# Beyerdynamic DT-990-Pro-250 Professional Acoustically Open Headphones. Review and more.



## josin (Dec 12, 2013)

1.*Prologue:*
I was in need of a V shaped open headphone to compliment my other neutral headsets. My requirements before selecting the headset  were
A) Good quality punchy Bass and clear highs
B) Open If possible
C) Should have very good comfort levels.
D) Should not be a Chinese made one ( I have nothing against china, but I have my own reservations about this) 
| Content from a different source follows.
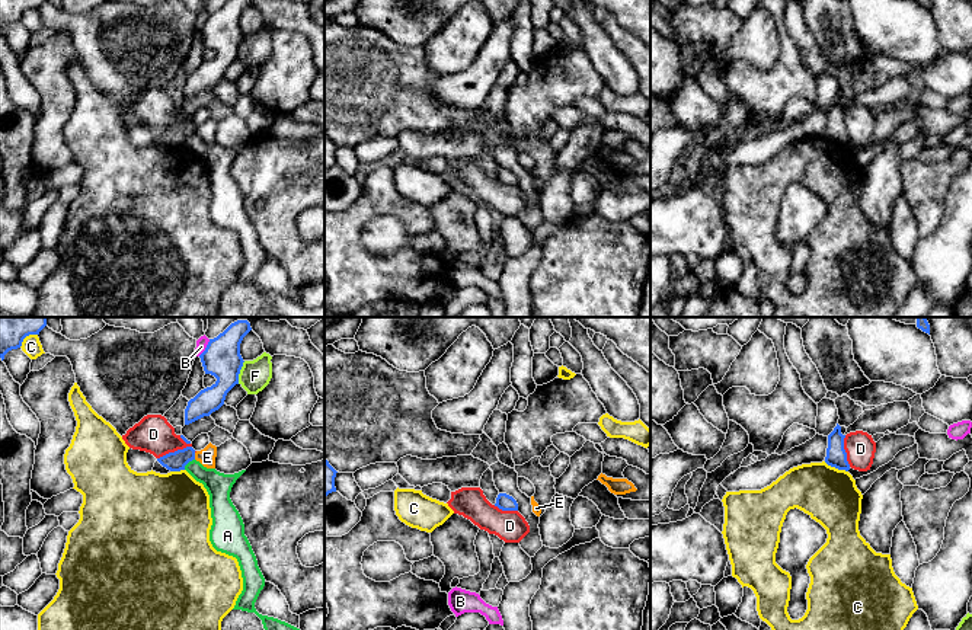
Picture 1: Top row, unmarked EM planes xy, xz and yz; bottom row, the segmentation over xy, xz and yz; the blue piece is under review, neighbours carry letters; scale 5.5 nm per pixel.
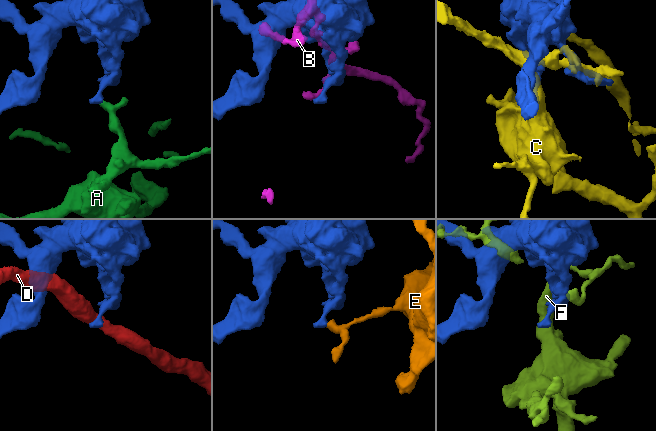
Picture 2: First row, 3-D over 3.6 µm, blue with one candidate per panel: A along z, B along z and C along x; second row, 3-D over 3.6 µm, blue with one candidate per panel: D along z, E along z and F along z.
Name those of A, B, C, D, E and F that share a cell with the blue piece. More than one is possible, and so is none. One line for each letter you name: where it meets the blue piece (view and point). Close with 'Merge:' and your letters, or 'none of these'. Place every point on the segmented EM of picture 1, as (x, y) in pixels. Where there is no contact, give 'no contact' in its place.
Merge: none of these

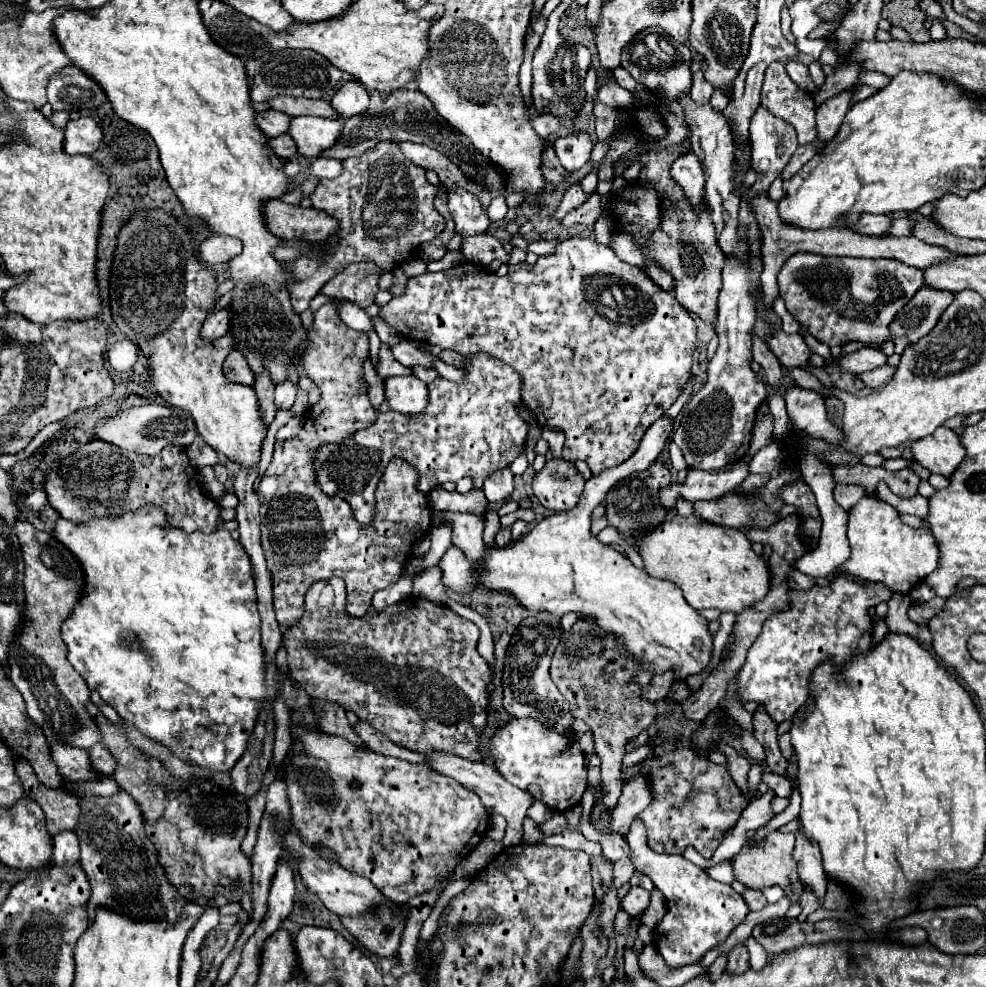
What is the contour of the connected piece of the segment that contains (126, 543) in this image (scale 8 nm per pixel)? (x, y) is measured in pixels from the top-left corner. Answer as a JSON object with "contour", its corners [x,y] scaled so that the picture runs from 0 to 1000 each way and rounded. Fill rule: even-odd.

After a lot of research I was so hell bend to buy Beyerdynamic DT-990-Pro-250, I initially though of buying it from US of A but to my surprise I came to know that Beyerdynamic have an Indian Division in Bangalore. I contacted their sales manager and he was so helpful to make the whole buying process as easy as it can be. The total cost for the set was Rs.13,511/- inclusive of all taxes (I requested them to courier it through my preferred service and the charges were Rs.1000/-).

2.*Headphone details: *

Transmission type.................................................Wired
Headphone design (operating principle)...................Open
Headphone impedance..........................................250 ohms
Headphone frequency response..............................5 - 35.000 Hz
Nominal sound pressure level.................................96 dB
Construction..................Circumaural(around the ear)
Cable plug................Coiled connecting cable with 3.5 mm plug & ¼“ adapter                                                                    
Net weight without packaging.......................270 g
Transducer type....................................................Dynamic 45mm Driver
T.H.D...................................................................< 0.2%
Power handling capacity........................................100 mW
Headband pressure..............................................3.5 N
Make..................................Made In Germany.

*Transducer technology*



> The completely re-engineered Tesla sound transducers help achieve almost lossless magnetic flux. This is made
> possible by the brand new system geometry, which allows the transfer of magnetic force to the voice coil to be as efficient as possible. Traditional dynamic systems use a neodymium magnet at the centre of the system, the size of which was inevitably limited inside the voice coil. The Tesla principle sees the magnet mounted as a ring around the coil, allowing more energy to be directed to the membrane, which is exactly where it is required.



3.*My Review*:
( will be done later)

4. *How to get this in India with two year warranty.*

Contact Person: Naveen Sridhar (Sales Manager-India)
Address:
beyerdynamic India Private Limited
2232,22 Floor,World Trade Centre
Brigade Gateway,Malleswaram
Bangalore-560055
naveen@beyerdynamic.com
Mobile:+91-9886777132
Fixed line: +91-80-67935851

5.* Conclusion*
One question will answer this.
(Q) Will I buy it again?
(A) If I had to Surely I will, But I don't think I will have to buy another in the coming 15 to 20 years.


----------



## chandhu (Dec 12, 2013)

whats the amp bro


----------



## josin (Dec 12, 2013)

chandhu said:


> whats the amp bro



Fiio E17. It runs ok with my dell without an amp, but it shines with E17


----------